With the director's blessing, we embarked on the truly innovative part of the school turnaround strategy: we plucked 10 students -- and their math teacher -- out of their classes for two days, and they lived a teaching method called relaciones tutoras, which involves training several students in a math problem or Spanish text to arm them with the tools they need to teach their classmates the same material in similar one-on-one relationships later on. The tutor never gives away the answer to the problem, but rather helps the tutee construct it through questioning and examples. I spent eight hours working with the two boys on a single problem. We played with our food, measuring the diameter and circumference of the tortilla and a 10-peso coin so that they could discover where pi comes from.
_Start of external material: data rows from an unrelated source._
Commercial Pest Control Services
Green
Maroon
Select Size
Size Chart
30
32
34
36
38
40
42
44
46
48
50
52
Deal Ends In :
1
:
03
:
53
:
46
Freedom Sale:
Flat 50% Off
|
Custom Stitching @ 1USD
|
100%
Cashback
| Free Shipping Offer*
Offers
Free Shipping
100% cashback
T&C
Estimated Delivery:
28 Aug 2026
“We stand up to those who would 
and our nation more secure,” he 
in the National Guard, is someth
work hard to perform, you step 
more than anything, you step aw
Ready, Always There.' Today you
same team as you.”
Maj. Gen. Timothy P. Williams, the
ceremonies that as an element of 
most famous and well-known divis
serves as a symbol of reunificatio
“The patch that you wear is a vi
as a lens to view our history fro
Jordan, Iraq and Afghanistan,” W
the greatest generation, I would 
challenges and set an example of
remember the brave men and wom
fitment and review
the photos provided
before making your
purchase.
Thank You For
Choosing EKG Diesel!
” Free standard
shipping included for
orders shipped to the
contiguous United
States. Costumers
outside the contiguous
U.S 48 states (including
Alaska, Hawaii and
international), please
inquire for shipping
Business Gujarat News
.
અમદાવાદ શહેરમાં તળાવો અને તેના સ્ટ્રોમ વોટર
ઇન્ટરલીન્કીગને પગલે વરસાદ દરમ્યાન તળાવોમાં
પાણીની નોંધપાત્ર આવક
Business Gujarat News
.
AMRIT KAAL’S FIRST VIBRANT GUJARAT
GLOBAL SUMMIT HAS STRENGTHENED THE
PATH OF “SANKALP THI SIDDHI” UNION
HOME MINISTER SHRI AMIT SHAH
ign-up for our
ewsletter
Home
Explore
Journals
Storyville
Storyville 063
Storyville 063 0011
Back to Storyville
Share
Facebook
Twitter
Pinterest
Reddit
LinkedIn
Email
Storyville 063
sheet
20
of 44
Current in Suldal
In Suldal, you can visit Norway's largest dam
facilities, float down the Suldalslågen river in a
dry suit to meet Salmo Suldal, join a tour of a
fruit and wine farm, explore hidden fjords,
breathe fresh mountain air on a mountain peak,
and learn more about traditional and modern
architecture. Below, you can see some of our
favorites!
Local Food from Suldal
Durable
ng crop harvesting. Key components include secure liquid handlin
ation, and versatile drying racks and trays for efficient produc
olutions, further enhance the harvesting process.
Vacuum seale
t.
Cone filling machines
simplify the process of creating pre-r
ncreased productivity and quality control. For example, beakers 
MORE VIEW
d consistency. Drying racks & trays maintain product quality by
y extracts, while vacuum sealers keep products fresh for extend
At the end of our time there, we asked the students and teacher how they felt. Their teacher admitted that he was nervous when he first began to work with his tutor and didn't feel like he had the "profile" to teach the content he was given. Rosete asked the others if they felt nervous at first, and a flurry of hands went up. One by one, students opened up about what they had learned in the few days working with our team, and how they felt about learning in this different way.
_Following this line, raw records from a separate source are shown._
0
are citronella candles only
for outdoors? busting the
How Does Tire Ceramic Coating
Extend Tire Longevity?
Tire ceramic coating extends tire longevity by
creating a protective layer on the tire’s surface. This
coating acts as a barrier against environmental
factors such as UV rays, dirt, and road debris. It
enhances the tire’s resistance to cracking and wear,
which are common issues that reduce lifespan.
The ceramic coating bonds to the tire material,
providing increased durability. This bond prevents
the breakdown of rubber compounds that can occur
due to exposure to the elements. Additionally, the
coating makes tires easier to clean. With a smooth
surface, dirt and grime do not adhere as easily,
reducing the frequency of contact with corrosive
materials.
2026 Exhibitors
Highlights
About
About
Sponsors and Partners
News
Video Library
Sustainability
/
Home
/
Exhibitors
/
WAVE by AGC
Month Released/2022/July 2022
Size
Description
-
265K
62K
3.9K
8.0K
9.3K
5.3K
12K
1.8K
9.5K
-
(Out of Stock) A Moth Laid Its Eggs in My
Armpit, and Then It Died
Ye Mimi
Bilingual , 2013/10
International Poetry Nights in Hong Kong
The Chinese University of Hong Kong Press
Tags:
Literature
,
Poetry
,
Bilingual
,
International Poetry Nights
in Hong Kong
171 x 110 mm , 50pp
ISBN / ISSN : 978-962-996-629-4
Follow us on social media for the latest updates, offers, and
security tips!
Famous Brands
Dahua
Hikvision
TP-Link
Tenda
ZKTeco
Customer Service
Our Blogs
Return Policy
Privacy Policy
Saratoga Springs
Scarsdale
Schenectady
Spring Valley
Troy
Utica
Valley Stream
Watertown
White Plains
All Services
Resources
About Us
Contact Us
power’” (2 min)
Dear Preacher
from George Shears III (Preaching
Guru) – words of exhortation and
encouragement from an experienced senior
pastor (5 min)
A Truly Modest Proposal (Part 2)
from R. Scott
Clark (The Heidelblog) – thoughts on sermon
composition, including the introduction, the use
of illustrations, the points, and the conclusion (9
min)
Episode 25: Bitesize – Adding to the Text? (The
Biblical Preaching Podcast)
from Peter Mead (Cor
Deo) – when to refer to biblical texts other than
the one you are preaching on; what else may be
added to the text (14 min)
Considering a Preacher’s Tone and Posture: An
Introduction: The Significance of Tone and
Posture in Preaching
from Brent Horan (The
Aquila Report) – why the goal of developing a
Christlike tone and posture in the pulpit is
Then came the clincher. Rosete asked the group, "What do you do with knowledge once you have it? Hole it up?" They replied, "Share it," or, "Tell it to someone else." By the end of the meeting, the students were ready to take on the challenge, not just to teach their classmates how to find the perimeter of a given shape, but to make their school a better place to learn -- a strategy that is rarely employed in failing schools in the United States.

School reformers in the U.S. feel an admirable sense of urgency about the problem of failing schools. The work that EIMLE does in Mexico can feel so halting and piecemeal in comparison. In fact, Rosete once said that their efforts could amount to nothing more than "trabajo de hormiga" (an ant's work) if EIMLE fails to create lasting networks of schools that experience success, or if it fails to convince schools that refuse help to get on board.
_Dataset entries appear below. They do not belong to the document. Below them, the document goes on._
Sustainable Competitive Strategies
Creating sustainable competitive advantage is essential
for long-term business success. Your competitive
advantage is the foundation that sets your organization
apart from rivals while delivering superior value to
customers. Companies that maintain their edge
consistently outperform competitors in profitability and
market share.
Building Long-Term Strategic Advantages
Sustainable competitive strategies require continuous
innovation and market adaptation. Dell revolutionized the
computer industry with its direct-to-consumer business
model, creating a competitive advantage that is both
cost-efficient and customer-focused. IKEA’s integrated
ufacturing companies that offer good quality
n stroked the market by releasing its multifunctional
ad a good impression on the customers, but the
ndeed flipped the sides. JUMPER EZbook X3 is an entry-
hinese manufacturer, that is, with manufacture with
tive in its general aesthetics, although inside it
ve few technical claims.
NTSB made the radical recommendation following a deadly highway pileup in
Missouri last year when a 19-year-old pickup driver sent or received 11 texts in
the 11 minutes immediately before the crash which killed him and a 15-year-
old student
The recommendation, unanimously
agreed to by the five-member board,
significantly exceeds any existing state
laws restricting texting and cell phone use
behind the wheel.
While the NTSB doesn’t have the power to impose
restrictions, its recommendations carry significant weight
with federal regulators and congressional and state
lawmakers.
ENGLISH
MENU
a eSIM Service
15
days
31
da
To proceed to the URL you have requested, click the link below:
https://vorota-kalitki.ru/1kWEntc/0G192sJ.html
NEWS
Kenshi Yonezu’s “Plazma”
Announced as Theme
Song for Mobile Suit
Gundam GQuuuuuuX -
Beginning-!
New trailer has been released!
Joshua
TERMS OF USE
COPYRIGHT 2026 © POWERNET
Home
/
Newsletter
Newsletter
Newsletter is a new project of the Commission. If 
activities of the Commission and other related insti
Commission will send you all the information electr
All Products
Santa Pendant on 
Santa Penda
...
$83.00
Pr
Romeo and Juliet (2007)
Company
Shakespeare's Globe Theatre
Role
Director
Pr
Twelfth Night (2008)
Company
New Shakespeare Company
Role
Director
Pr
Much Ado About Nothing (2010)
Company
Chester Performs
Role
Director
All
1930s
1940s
But then we went to a secondary school in the rural town of San Marcos, Malinalco, and saw how far you can travel at an ant's pace. Two years ago, Convivencia Educativa (CEAC), the non-profit founded by Dr. Gabriel Cámara that is now affiliated with EIMLE, gave an intensive training to a group of five schools, including the one we visited. Despite the fact that CEAC's official involvement ended there, the schools continued to practice CEAC's method in which students and teachers tutor each other to learn content. Two years later the school in Malinalco, once on the list of the worst in the country in terms of its test scores, left that category and has been making upward progress.

Aside from the school's numbers, you can see improvement in the way Julia, a third-year student there, expresses herself and what she knows. She stood up in front of a room filled with people to explain how she arrived at the answer to a math problem with the help of her tutor. "Learning this way, you realize that you can be important," she said. "You can investigate more than what you know now. You have the ability to keep looking for an answer, for more knowledge."

The giggly, shy boys in Calimaya were already following in her footsteps.